Two title crooks awaiting sentencing are seeking reduced sentences for their crimes, according to news reports this week.
--Elizabeth Sichler stole more than $1.9 million from customers through her business, Priority Search of Kingston, PA, and pled guilty to wire fraud charges last September. Sichler began stealing from her company's escrow accounts in 2005-- a time when Priority Search was still doing a strong level of business, handling several dozen closings a month. The amount of transactions was sufficient for Sichler to skim off money from escrow accounts for her own personal use and pay off older obligations with money coming in from newer transactions.
Then, after business fell off and the business' reliably constant positive escrow balance dried up due to lower transaction volume and Sichler's growing misappropriation, Sichler began to fail to pay off mortgages-- 58 of them, by the time her business was shut down.
Sichler's misdeeds also included collecting and pocketing title insurance premiums from clients rather than obtaining title insurance policies, failing to record mortgage documents, and kiting checks on almost 200 occasions to cover shortfalls in Priority's escrow accounts.

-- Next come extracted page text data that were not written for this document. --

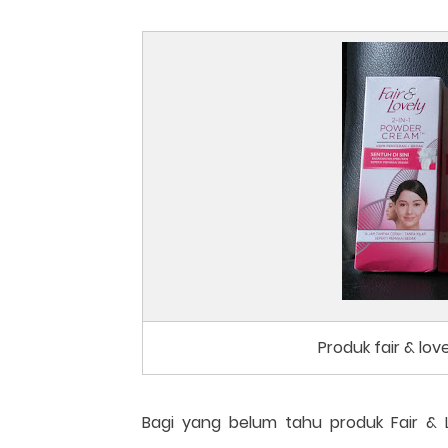
Produk fair & lov
Bagi yang belum tahu produk Fair & L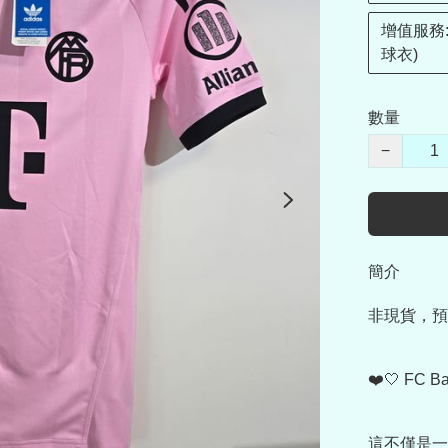
增值服務:
球衣)
數量
−
簡介
非現貨，預
❤️🤍 FC
這不僅是一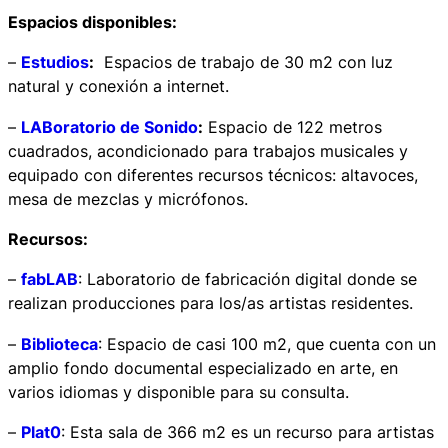
Espacios disponibles:
–
Estudios
:
Espacios de trabajo de 30 m2 con luz
natural y conexión a internet.
–
LABoratorio de Sonido
:
Espacio de 122 metros
cuadrados, acondicionado para trabajos musicales y
equipado con diferentes recursos técnicos: altavoces,
mesa de mezclas y micrófonos.
Recursos:
–
fabLAB
: Laboratorio de fabricación digital donde se
realizan producciones para los/as artistas residentes.
–
Biblioteca
: Espacio de casi 100 m2, que cuenta con un
amplio fondo documental especializado en arte, en
varios idiomas y disponible para su consulta.
–
Plat0
: Esta sala de 366 m2 es un recurso para artistas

But now, Sichler says she should get a lighter sentence than the 51 to 63 months that prosecutors are suggesting. According to a court filing, Sichler has shown "extreme remorse" for her crimes, and had lived an exemplary life prior to her crimes, including many volunteer activities. Her arrest and conviction had taken "a tremendous emotional and physical toll" on her, and "personal shame and embarrassment have essentially destroyed her life," according to the filing. Sichler was vice chair of the Luzerne County Republican Party at the time of her arrest and resigned her post soon thereafter.

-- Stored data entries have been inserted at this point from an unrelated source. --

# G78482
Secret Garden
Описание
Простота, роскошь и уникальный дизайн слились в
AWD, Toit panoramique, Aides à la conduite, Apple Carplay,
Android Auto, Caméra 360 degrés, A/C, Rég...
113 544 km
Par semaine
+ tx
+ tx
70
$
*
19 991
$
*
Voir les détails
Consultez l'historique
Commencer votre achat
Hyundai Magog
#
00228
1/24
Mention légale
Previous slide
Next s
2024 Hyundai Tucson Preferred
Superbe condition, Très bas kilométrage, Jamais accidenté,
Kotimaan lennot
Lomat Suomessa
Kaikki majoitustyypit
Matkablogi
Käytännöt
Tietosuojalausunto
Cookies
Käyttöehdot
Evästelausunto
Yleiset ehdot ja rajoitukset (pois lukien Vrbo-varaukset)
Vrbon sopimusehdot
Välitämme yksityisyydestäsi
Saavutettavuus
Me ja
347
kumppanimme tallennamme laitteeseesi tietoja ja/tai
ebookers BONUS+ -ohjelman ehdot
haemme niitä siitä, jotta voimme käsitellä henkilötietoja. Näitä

--Brian Madden, former president of Liberty Title Agency, once a large regional title business based in Long Island New York, was paying himself a salary of up to $300,000 a month from Liberty and other title businesses under his control, even as his title businesses went south in 2008 and 2009. Business revenues unfortunately did not support the large cash draws he was taking. Instead, Madden was diverting client escrow funds into regular business accounts, so that he could continue to draw a huge income from his business.
To cover for this theft, Madden paid old obligations from escrow from incoming client funds for newer transactions. As part of his crimes, Madden failed to record dozens of documents and failed to pay client's taxes, as he was entrusted to do as part of his duties.
Madden pled guilty to one count of wire fraud and one count of insurance fraud in December 2010. But now, he is objecting to the level of punishment that prosecutors are seeking to impose on him. He claims that the losses caused by his crimes fall in a range of between $1 million to $2.5 million, instead of up to $4.7 million as claimed by prosecutors, and that he is therefore entitled to a lesser sentence over 41 to 51 months rather than the 63 to 78 months recommended by prosecutors.